» **ENTRIES SHOWN**:

===

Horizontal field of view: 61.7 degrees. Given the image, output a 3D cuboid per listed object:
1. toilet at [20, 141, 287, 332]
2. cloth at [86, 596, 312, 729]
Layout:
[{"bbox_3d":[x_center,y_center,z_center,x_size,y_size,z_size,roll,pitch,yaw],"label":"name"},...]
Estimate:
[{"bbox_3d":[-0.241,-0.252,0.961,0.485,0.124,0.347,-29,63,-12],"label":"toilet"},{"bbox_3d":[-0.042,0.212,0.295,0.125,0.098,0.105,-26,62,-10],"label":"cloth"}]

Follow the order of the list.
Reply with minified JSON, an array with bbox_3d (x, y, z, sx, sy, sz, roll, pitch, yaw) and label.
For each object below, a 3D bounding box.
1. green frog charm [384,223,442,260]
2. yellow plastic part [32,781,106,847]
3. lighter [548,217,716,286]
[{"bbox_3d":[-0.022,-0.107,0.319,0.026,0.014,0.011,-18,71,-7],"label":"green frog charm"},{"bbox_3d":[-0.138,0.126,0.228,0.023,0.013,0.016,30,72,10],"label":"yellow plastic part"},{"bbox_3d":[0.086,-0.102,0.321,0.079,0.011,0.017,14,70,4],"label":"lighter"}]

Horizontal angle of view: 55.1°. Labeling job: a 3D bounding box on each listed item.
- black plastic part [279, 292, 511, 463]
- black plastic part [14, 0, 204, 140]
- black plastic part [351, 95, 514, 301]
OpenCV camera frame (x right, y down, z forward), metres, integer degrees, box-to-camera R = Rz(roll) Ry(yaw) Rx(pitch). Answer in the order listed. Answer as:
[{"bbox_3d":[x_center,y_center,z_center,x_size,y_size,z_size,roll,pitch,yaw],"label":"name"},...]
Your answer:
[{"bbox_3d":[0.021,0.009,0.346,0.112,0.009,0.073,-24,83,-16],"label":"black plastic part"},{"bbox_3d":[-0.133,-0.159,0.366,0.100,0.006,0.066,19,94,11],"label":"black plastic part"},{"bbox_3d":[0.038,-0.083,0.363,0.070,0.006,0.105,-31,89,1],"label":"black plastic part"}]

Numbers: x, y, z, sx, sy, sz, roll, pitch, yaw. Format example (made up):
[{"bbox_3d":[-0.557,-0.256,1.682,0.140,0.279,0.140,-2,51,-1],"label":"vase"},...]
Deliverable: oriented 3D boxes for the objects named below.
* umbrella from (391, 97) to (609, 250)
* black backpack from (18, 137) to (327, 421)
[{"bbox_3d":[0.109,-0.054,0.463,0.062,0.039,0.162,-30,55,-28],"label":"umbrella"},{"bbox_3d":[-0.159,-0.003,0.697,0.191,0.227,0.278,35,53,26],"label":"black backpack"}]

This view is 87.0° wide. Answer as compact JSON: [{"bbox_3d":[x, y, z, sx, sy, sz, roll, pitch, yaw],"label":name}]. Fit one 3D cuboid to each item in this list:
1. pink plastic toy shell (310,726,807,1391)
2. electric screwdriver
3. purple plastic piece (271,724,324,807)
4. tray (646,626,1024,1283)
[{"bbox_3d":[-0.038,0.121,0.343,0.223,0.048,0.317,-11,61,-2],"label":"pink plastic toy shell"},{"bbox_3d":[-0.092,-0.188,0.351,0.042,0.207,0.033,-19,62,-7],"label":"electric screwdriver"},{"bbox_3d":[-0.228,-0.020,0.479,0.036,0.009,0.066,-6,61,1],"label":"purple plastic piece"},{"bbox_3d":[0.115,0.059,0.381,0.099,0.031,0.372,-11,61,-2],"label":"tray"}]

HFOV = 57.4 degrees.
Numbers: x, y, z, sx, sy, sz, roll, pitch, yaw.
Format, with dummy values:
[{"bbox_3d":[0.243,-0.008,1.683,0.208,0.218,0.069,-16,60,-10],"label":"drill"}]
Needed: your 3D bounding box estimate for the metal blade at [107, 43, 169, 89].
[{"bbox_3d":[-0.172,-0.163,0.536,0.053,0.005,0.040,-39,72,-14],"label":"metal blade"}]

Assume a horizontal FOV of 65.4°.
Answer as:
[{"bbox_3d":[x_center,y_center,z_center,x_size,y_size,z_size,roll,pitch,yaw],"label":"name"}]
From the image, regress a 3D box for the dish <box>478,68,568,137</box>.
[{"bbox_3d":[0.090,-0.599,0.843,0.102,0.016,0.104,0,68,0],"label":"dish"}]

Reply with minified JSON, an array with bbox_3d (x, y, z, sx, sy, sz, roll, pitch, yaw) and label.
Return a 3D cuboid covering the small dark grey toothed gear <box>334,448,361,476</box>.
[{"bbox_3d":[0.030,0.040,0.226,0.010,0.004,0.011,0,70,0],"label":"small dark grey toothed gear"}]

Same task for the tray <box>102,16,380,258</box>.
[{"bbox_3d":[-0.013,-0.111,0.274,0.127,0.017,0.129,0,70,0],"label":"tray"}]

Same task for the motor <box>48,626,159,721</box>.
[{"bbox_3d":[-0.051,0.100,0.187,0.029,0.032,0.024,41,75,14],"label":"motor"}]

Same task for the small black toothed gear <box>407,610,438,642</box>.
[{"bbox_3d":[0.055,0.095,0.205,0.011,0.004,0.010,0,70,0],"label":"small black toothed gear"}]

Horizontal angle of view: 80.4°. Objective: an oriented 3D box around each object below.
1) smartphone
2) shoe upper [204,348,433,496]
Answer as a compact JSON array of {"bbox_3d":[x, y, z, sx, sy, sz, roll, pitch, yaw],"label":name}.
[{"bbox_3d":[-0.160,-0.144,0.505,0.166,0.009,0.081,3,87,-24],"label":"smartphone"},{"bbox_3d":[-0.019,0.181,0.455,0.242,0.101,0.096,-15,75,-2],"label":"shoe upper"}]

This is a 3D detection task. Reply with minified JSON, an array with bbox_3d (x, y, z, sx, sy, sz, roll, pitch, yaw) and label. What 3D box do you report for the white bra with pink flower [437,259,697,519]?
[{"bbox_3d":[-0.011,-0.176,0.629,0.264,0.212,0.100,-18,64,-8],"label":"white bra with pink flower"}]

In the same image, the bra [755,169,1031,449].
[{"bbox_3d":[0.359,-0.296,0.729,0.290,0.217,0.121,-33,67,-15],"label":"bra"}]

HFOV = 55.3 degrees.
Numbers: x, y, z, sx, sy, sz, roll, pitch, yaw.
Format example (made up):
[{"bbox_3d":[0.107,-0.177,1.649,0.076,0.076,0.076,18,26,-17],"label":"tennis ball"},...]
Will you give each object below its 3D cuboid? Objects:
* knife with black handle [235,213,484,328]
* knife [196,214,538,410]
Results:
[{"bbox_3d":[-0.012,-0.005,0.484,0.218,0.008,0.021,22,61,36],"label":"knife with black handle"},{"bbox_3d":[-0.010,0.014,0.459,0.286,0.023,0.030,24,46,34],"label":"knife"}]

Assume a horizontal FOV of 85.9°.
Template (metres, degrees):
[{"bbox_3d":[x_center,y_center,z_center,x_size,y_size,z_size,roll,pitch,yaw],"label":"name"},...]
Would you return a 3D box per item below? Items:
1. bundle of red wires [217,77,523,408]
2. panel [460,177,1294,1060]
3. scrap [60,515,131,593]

===

» **WHAT TO WORK ON**: Among the entries above, the lines between the ones containing "Return a 3D cuboid" and "Assume a horizontal FOV of 85.9°.", inclusive, are to be transcribed exactly. No other line is to be given.

» **OUTPUT**:
Return a 3D cuboid covering the small dark grey toothed gear <box>334,448,361,476</box>.
[{"bbox_3d":[0.030,0.040,0.226,0.010,0.004,0.011,0,70,0],"label":"small dark grey toothed gear"}]

Same task for the tray <box>102,16,380,258</box>.
[{"bbox_3d":[-0.013,-0.111,0.274,0.127,0.017,0.129,0,70,0],"label":"tray"}]

Same task for the motor <box>48,626,159,721</box>.
[{"bbox_3d":[-0.051,0.100,0.187,0.029,0.032,0.024,41,75,14],"label":"motor"}]

Same task for the small black toothed gear <box>407,610,438,642</box>.
[{"bbox_3d":[0.055,0.095,0.205,0.011,0.004,0.010,0,70,0],"label":"small black toothed gear"}]

Horizontal angle of view: 80.4°. Objective: an oriented 3D box around each object below.
1) smartphone
2) shoe upper [204,348,433,496]
Answer as a compact JSON array of {"bbox_3d":[x, y, z, sx, sy, sz, roll, pitch, yaw],"label":name}.
[{"bbox_3d":[-0.160,-0.144,0.505,0.166,0.009,0.081,3,87,-24],"label":"smartphone"},{"bbox_3d":[-0.019,0.181,0.455,0.242,0.101,0.096,-15,75,-2],"label":"shoe upper"}]

This is a 3D detection task. Reply with minified JSON, an array with bbox_3d (x, y, z, sx, sy, sz, roll, pitch, yaw) and label. What 3D box do you report for the white bra with pink flower [437,259,697,519]?
[{"bbox_3d":[-0.011,-0.176,0.629,0.264,0.212,0.100,-18,64,-8],"label":"white bra with pink flower"}]

In the same image, the bra [755,169,1031,449].
[{"bbox_3d":[0.359,-0.296,0.729,0.290,0.217,0.121,-33,67,-15],"label":"bra"}]

HFOV = 55.3 degrees.
Numbers: x, y, z, sx, sy, sz, roll, pitch, yaw.
Format example (made up):
[{"bbox_3d":[0.107,-0.177,1.649,0.076,0.076,0.076,18,26,-17],"label":"tennis ball"},...]
Will you give each object below its 3D cuboid? Objects:
* knife with black handle [235,213,484,328]
* knife [196,214,538,410]
Results:
[{"bbox_3d":[-0.012,-0.005,0.484,0.218,0.008,0.021,22,61,36],"label":"knife with black handle"},{"bbox_3d":[-0.010,0.014,0.459,0.286,0.023,0.030,24,46,34],"label":"knife"}]

Assume a horizontal FOV of 85.9°.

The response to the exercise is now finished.